The door opened again. Mrs Fairburn came in. Mrs Fairburn was F. X.’s housekeeper. She, too, had been with F. X. for seven years. She, too, strictly within her very strict notions of right and wrong, would have done anything for F. X. She was, as Tony frequently said, almost too good to be true. Her hair, quite black despite her fifty-four years, was scraped from her forehead and piled high upon the back of her head. She wore black satin always. Sometimes there were bugles upon the black satin, but at other times the black satin was plain. Always when she walked the black satin rustled. About her severely corsetted waist was a belt and inevitably there dangled from this belt a bunch of keys. No one in the house had ever discovered—since nothing in this house ever was locked—what these keys were for. But always they were there, swinging and dangling and jangling. They told you, in fact, where Mrs Fairburn, moving about her duties in the tall, narrow house, could be found. You had only to stand still and listen. Presently you would hear them and then you could track Mrs Fairburn.
‘Good-morning!’ said F. X. ‘Lovely morning, Mrs Fairburn.’
‘Gord-mooning, Mr Baynedik. Truly a delaiteful day. It makes one feel really as if spring were drawing on.’
F. X. nodded. ‘Yes, doesn’t it? Well, what’s the trouble, Mrs Fairburn?’
The thin lips of Mrs Fairburn writhed themselves into one of their sudden smiles. ‘No trouble, Mr Baynedik. Nothing of the sort. Only rather an extraordinary thing has happened.’ She produced, from some recess in the black-clad angularity of her presence, an envelope; advanced, bearing this rather like a lictor his symbolic bundle, towards the table. ‘Mr Baynedik,’ she said, ‘this letter came by a district maysenger boy last night when you were out. It is, as you see, addressed to the housekeeper and staff. Seeing this address, Mr Baynedik, Ay opened the letter and inside Ay found three orchestra fauteuils for the Royal Theatre for tonight’s performance. It is a piece which is apparently entitled The Sixth Wife of Monsieur Paradoux … rather, I must say, an astonishing title, Mr Baynedik.’

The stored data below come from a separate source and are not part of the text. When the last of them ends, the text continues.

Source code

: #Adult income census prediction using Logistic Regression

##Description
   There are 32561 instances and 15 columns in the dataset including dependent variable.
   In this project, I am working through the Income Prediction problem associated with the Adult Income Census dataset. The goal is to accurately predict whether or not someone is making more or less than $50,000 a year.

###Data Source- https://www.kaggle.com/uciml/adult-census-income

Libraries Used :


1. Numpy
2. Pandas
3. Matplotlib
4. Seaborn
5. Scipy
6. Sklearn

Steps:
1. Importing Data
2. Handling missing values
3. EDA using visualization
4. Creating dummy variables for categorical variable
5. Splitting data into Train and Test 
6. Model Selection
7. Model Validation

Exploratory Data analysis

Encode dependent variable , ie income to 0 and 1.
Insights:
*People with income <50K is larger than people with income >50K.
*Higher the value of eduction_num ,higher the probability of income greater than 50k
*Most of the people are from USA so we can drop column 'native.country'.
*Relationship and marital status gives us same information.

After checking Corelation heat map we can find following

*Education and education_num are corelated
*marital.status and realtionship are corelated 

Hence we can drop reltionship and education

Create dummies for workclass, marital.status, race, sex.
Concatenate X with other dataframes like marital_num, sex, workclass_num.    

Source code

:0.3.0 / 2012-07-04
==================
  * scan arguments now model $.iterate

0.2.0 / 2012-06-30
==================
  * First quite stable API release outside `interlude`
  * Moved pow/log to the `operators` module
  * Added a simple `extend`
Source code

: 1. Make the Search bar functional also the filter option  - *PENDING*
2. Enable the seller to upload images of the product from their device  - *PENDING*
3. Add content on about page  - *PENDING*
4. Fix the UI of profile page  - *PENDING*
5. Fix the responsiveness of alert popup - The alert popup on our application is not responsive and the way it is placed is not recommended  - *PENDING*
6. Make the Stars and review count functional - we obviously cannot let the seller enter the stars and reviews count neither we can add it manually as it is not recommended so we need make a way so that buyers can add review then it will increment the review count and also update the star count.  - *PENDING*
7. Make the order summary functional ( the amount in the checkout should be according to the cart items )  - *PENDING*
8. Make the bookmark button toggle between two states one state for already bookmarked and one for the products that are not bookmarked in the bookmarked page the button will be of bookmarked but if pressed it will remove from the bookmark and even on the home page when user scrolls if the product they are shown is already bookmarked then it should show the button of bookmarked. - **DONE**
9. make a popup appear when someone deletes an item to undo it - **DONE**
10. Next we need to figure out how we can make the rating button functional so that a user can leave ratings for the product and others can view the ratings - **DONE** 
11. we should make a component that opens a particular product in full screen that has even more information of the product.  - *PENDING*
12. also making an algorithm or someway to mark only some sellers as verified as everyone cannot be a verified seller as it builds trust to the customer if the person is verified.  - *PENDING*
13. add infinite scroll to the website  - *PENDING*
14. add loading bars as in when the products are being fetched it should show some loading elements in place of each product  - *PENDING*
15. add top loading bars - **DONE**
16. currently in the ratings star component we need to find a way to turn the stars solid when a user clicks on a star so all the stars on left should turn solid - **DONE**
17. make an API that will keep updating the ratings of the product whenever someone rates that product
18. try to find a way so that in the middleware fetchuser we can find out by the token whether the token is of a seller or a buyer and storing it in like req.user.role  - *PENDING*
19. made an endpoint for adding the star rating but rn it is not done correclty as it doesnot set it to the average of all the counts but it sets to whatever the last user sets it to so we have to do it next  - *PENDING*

F. X. struggled with a smile. ‘Certainly. Certainly. Damn silly names some of these people call their damn silly plays. Well, what about it, Mrs Fairburn? Do you want to go?’
‘Ay did think, Mr Baynedik, that perhaps we would like to go as these seats have been presented to us so kindly, albeit so mysteriously.’
F. X. frowned. ‘We’d like to go … Oh, I see. You want to take the rest of the staff, Mrs Fairburn? Yes, take them by all means. Do you all good, I’m sure. And you can keep an eye on them and see that they don’t get into mischief. Wonder who’s sending you theatre tickets …’
‘Ay cannot,’ said Mrs Fairburn, ‘understand the gift mayself, Mr Baynedik, but Ay believe there is a saying to the effect that one should not look at the mouth of a horse that has been given to one. Ay must confess that Ay could never see the meaning of this saying, but Ay have no doubt it is an apposite one.’
F. X. buried himself behind his paper. ‘Yes. Go, by all means. It’s very good of you, I’m sure, to chaperone the other two.’